S’aligner sur la suggestion bruxelloise aurait donc un coût non négligeable pour les finances publiques hexagonales. Que l’actuelle présidence n’est manifestement pas prête à assumer. « Il faut travailler sur la proposition [de directive]. J’en approuve les principes, mais c’est une belle idée qui peut coûter très cher et finir par être insoutenable », a déclaré Emmanuel Macron devant le Parlement de Strasbourg, le 17 avril. Sa ministre du travail, Muriel Pénicaud, assure que « la France est absolument pour une directive sur le congé parental ». Mais « ce n’est pas à Bruxelles que l’on doit décider dans le détail comment il doit fonctionner pays par pays ».
« Où est la parité tant prônée par Emmanuel Macron ? Où place-t-il la femme dans la société ? La France a fait le choix de bloquer une avancée sociale pourtant nécessaire à l’Europe », déplore l’eurodéputé socialiste Edouard Martin. « Macron se dit défenseur d’une vision pro-européenne et, en même temps, il balaye d’un revers de main toute forme d’harmonisation sociale. En limitant son projet au marché commun, il écarte toute dimension sociale et rend à terme la cohésion de l’Union européenne impossible », déplore en écho son collègue Guillaume Balas, autre élu strasbourgeois, ex-socialiste rallié à Benoît Hamon.
La France n’est certes pas seule à s’opposer à ce projet de directive : 13 autres pays, et pas des moindres (Allemagne, Espagne, Italie…), bloquent pour l’instant son adoption au Conseil (la réunion des pays membres).

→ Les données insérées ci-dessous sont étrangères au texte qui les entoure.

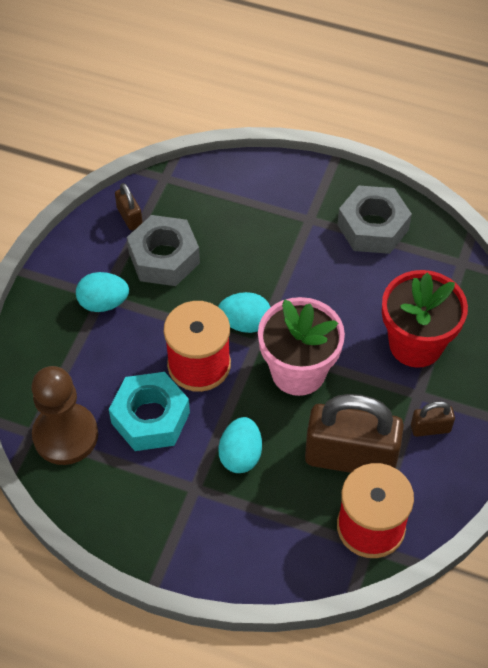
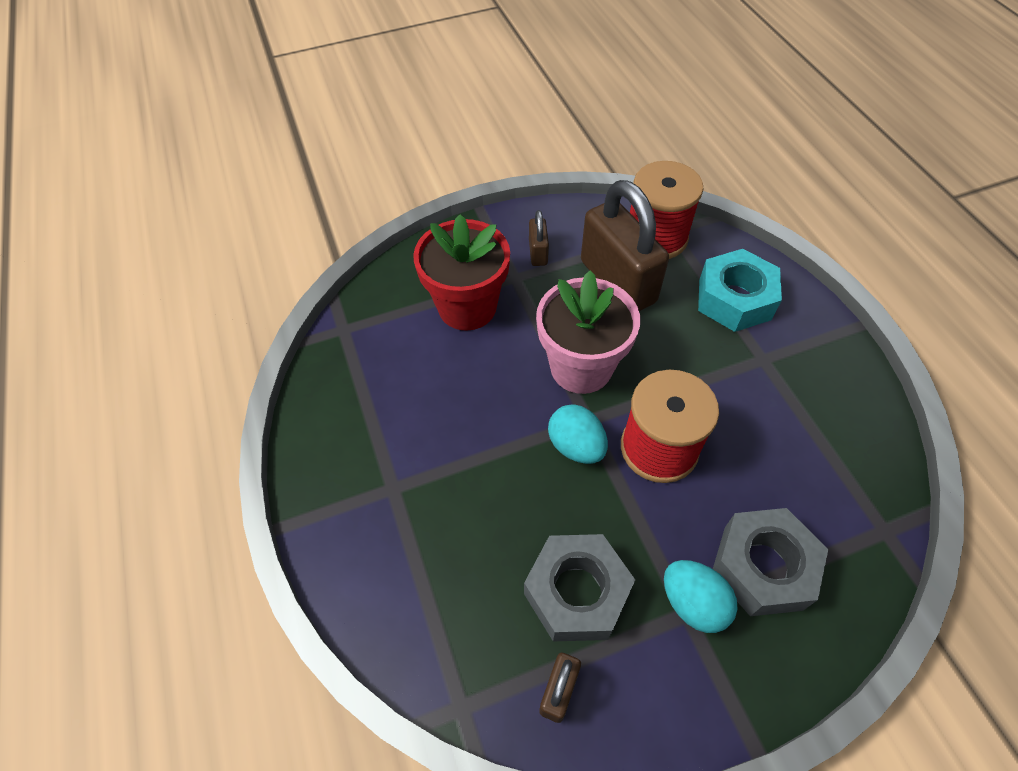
camera: 130 degrees left, 0 degrees up
(65, 435) = (850, 497): brown pawn -> none
(150, 418) = (751, 442): turquoise nut -> turquoise nut (734, 299)
(240, 455) = (700, 350): turquoise egg -> none
(372, 227) = (356, 423): grey nut -> grey nut (762, 567)
(430, 428) = (538, 253): brown padlock -> brown padlock turned 45 degrees clockwise

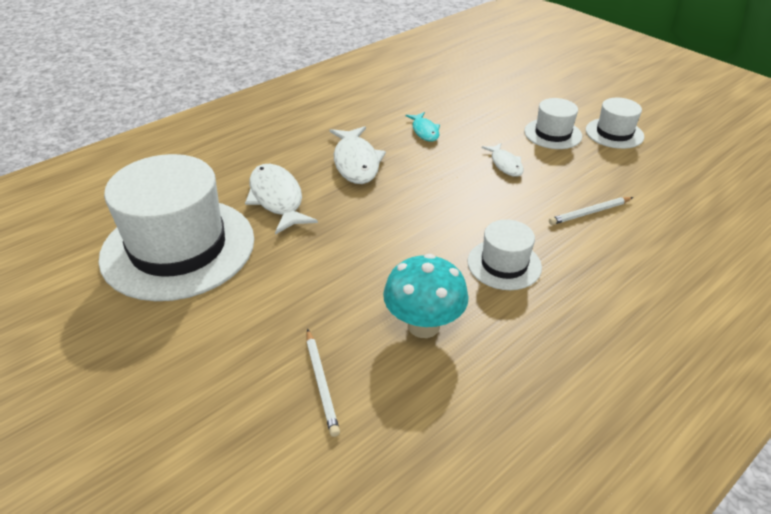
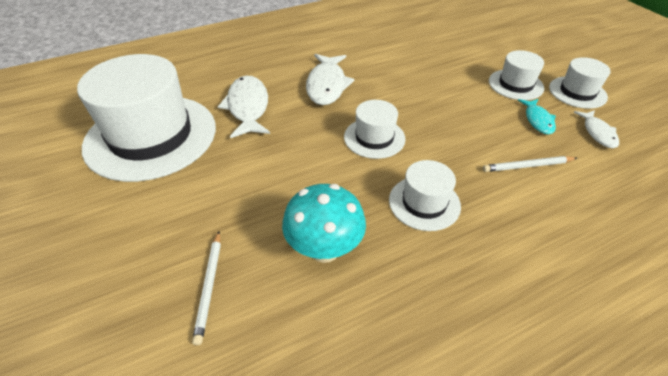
camera: 15 degrees right, 5 degrees up
(424, 131) = (397, 66): turquoise fish -> turquoise fish (538, 120)
(429, 210) = (374, 138): none -> white hat
(505, 164) = (460, 106): white fish -> white fish (598, 133)

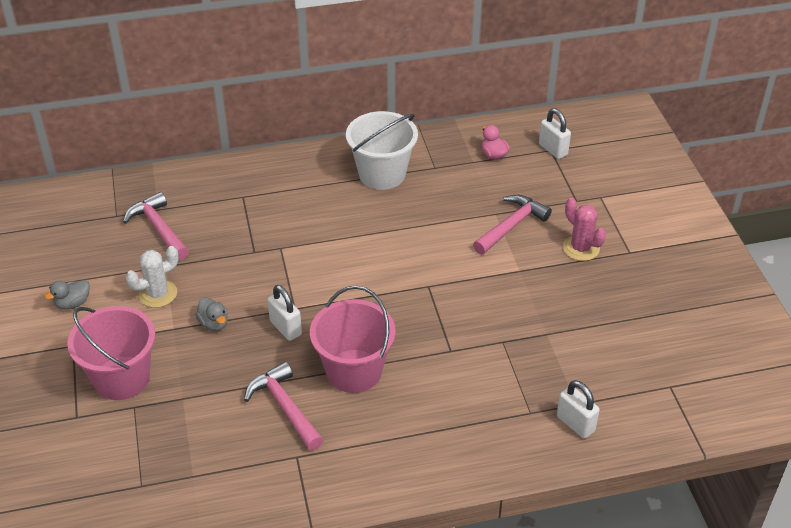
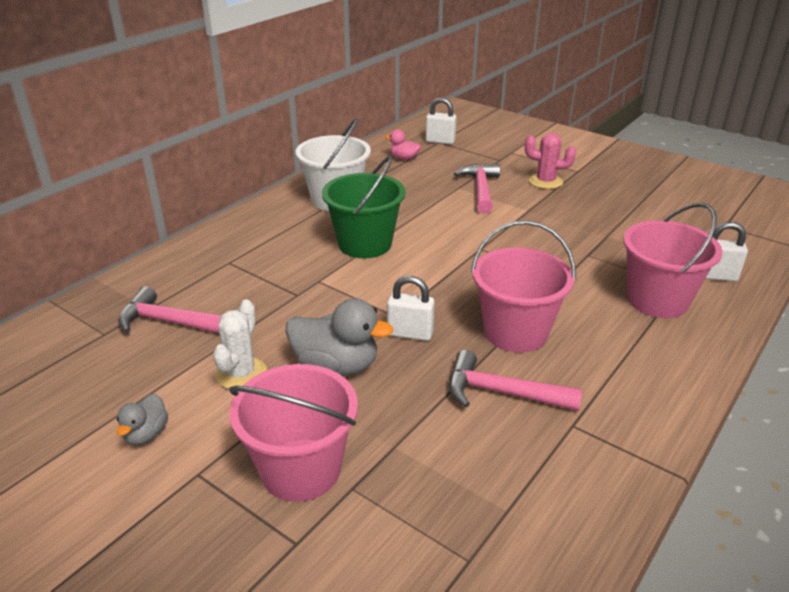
camera: 40 degrees left, 10 degrees down
(214, 323) = (336, 366): grey duck -> grey duck, size x1.85
(350, 232) = (365, 244): none -> green bucket
(493, 412) = (657, 300): none -> pink bucket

Mais ce texte est l’unique traduction concrète du « socle européen des droits sociaux » que les dirigeants de l’Union, Emmanuel Macron en tête, ont adopté en novembre 2017, à grand renfort de déclarations ronflantes, lors d’un sommet « social » à Göteborg. Cette belle liste de « droits et principes » ne serait-elle donc qu’un bout de papier sans importance ?
Résistance des pays membres sur le social
Le social a longtemps buté à Bruxelles sur une forte résistance des pays membres, qui refusaient de céder un pouce de souveraineté sur ce terrain, et Emmanuel Macron, malgré son slogan d’une « Europe qui protège », malgré ses efforts (fructueux) pour réviser la directive sur le travail détaché, n’a manifestement pas l’intention de changer radicalement les choses.
Tout le monde a encore en tête à Bruxelles le piteux enterrement, en 2015, du projet de directive sur le congé maternité, après presque sept années d’infructueuses discussions au Conseil. La directive « équilibre entre vie professionnelle et vie privée » risque-t-elle de subir le même sort ? C’est ce que craignent les élus de gauche à Strasbourg.
Pour l’instant, il est encore prévu que les Etats tentent de s’accorder sur ce texte lors d’un conseil des ministres des affaires sociales, le 21 juin. Mais si la France et d’autres continuent de bloquer sans propositions alternatives, « la directive est mal barrée », reconnaît une source au Parlement européen. Car à partir de l’automne, Bruxelles et Strasbourg ne vont pratiquement plus se consacrer qu’à une seule chose : les élections européennes de 2019.